> _Text under study_:
....

Her journey hasn’t been without its sacrifices. Loveleen first came out to her wife. Still, despite initial support, their marriage eventually ended in divorce. "After the initial phase of maybe two years, even she couldn’t hold on to it," she explains. Coming from a conservative family with traditional values, acceptance was hard to come by, leading to a life built on self-discovery and the support of newfound queer friends.
Both Raghuvir and Loveleen’s experiences highlight how deeply urgent it becomes to embrace one’s truth, even if it is later than they’d hoped for. "It’s never too late to do anything in life, and ‘coming out’ should be among the least of our worries. Embracing who you are is a personal journey that can happen at any age," says Raghuvir.
"IT IS CHALLENGING FOR SOMEONE WHO ISN'T YOUNG TO EXPLORE THEIR SEXUALITY, AS THEY MIGHT BE MORE ENTRENCHED IN SOCIETAL NORMS AND PERSONAL PATTERNS"

....

> _Actions to take_:
**1.** Could you revise the passage on coming out later in life, restating everything from "Her journey hasn’t" down to "newfound queer friends." with "divorce" changed to "separation"?
**2.** How would the passage on coming out later in life go on after its final line? Continue it from there.
The records that come next are separate material and have no connection to the passage on coming out later in life.

> _Entries provided_:
....

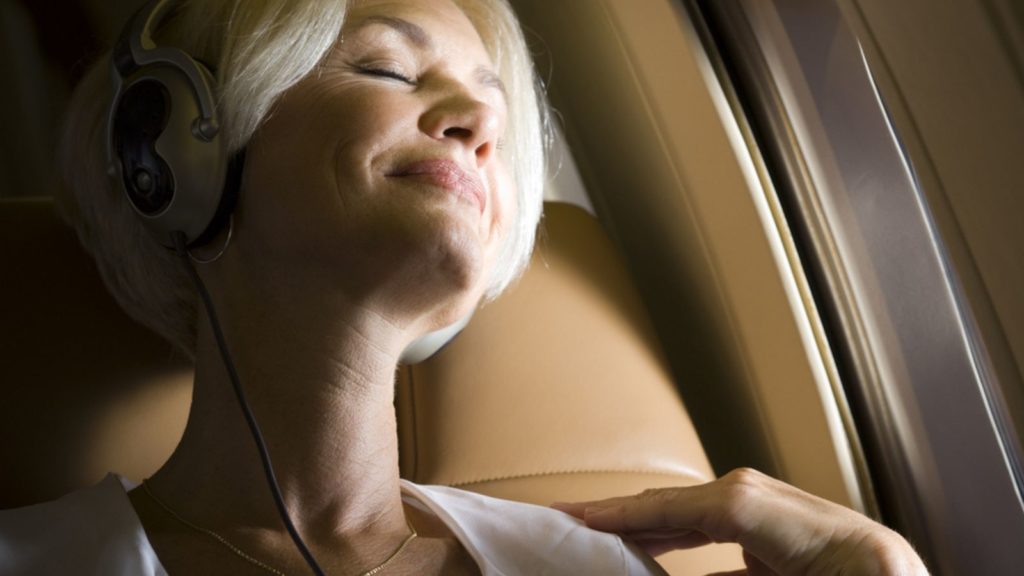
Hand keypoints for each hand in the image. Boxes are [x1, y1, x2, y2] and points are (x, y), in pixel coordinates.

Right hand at [551, 468, 927, 575]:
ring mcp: (780, 518)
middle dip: (631, 513)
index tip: (581, 515)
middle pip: (687, 503)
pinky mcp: (784, 539)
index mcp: (778, 517)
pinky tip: (658, 555)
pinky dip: (686, 542)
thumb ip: (710, 570)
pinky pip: (721, 536)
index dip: (630, 511)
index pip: (687, 507)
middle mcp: (777, 506)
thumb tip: (654, 562)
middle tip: (573, 518)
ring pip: (700, 516)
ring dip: (653, 526)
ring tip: (606, 531)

....

> _Exercise responses_:
**1.**
Her journey hasn’t been without its sacrifices. Loveleen first came out to her wife. Still, despite initial support, their marriage eventually ended in separation. "After the initial phase of maybe two years, even she couldn’t hold on to it," she explains. Coming from a conservative family with traditional values, acceptance was hard to come by, leading to a life built on self-discovery and the support of newfound queer friends.

**2.**
Raghuvir Joshi
Embracing your true self
In a personal essay for Gaysi Family, author Saumyaa Vohra examines her bisexual identity as an Indian woman, and echoes Raghuvir’s sentiment. Saumyaa came to terms with her bisexuality as an adult after years of thinking of herself as “straight”. Many queer people struggle with the confines of fitting into the normative. "I couldn’t see the nuances [of my queer identity because,] I didn’t even have the tools to look closer," she shares. This reiterates that the journey to self-acceptance can be complex yet deeply personal. Saumyaa reflects on the intersection of identity and societal norms, saying, "It’s hard to separate one’s self from their place in society, to explore what lies within as a person." Her words liken to the lived realities of those like Loveleen and Raghuvir, who may find themselves grappling with exploring their gender, sexuality, or any other aspect of their identity, against the backdrop of societal expectations. Regardless, it is a process that is worthy of understanding and respect from the larger community.
In a world embroiled in the “settling down” narrative, it’s easy to get lulled into the comfort of playing the roles society hands us. But here’s a twist that’s anything but ordinary: the real adventure begins when we ditch the script and start writing our own. For many, stepping into their true selves later in life isn’t just a plot twist, but one they had otherwise not planned for at all as they went along their lives.
The thrill of defying norms and challenging expectations can be the ultimate joy ride—messy, raw, and wildly exhilarating. So, while society might push us to take on predefined roles, the real fun—and profound growth—happens when we dare to question, explore, and celebrate who we truly are. Ultimately, life is too short for anything less than being alive to the change within us, and outside of us.